Gib die Zeilen von der Zeile mit „class: Arachnida“ bis zur Zeile mit „common name: Willow bead gall mite“ bitte noch einmal wieder und benenne darin „common name“ in „vernacular name“ um. Alles andere bleibt unverändert.

DATEN DER ÜBUNG:
--

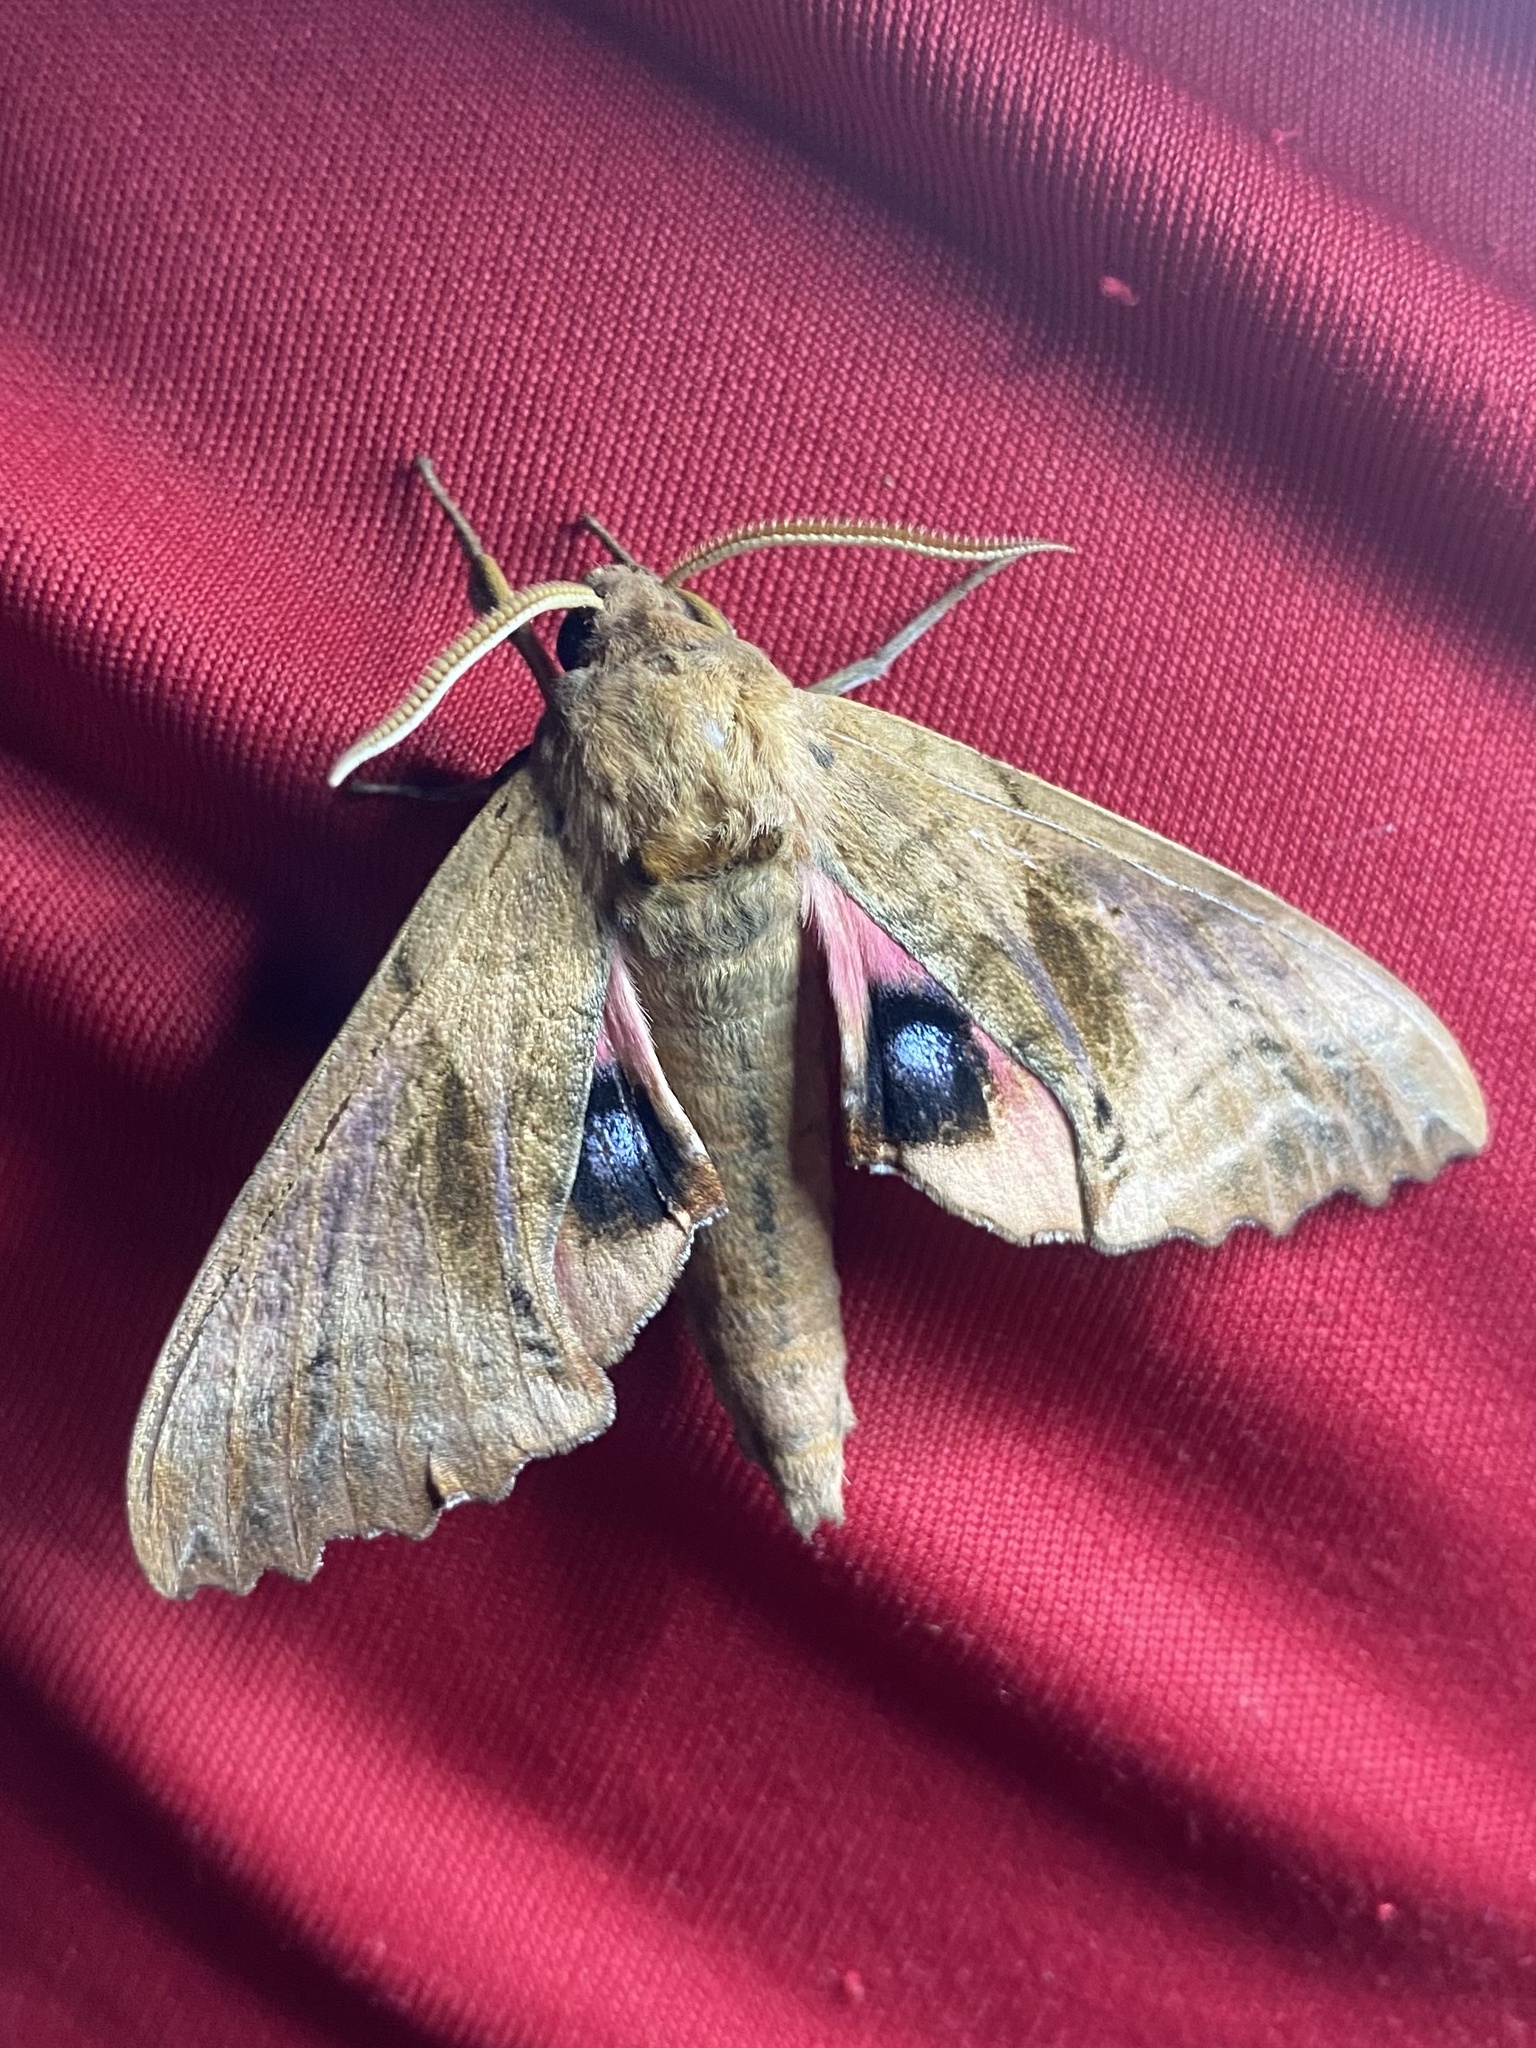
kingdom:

--

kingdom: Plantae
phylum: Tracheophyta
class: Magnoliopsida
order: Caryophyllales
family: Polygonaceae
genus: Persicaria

--

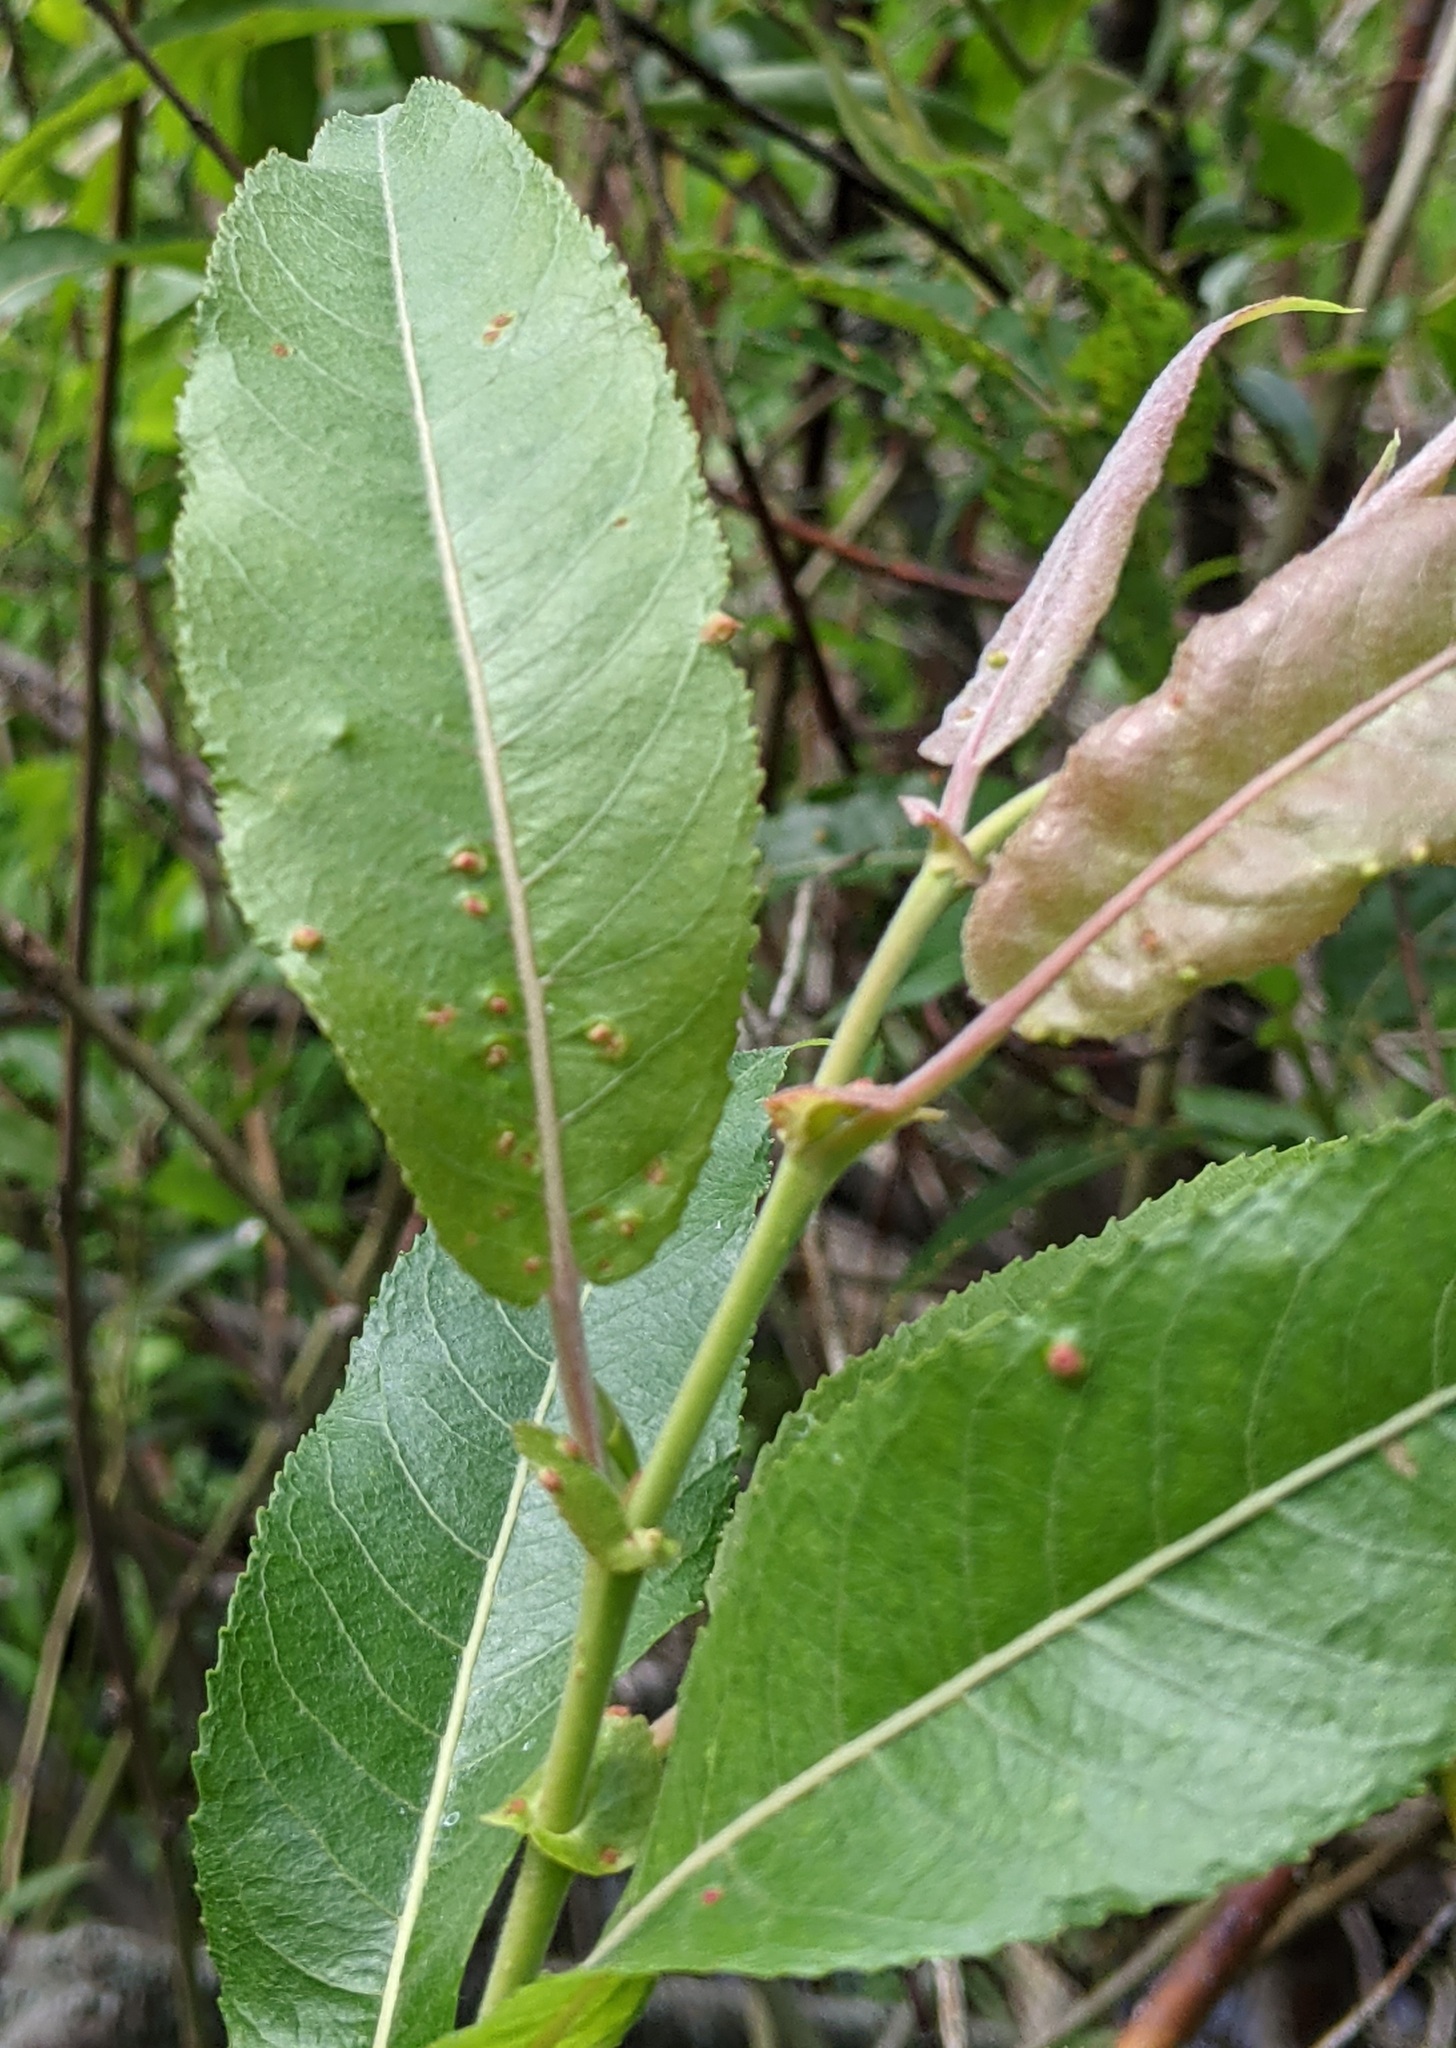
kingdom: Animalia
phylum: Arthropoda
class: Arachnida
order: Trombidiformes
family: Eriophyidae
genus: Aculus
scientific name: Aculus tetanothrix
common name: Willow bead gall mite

--

LÖSUNG:
class: Arachnida
order: Trombidiformes
family: Eriophyidae
genus: Aculus
scientific name: Aculus tetanothrix
vernacular name: Willow bead gall mite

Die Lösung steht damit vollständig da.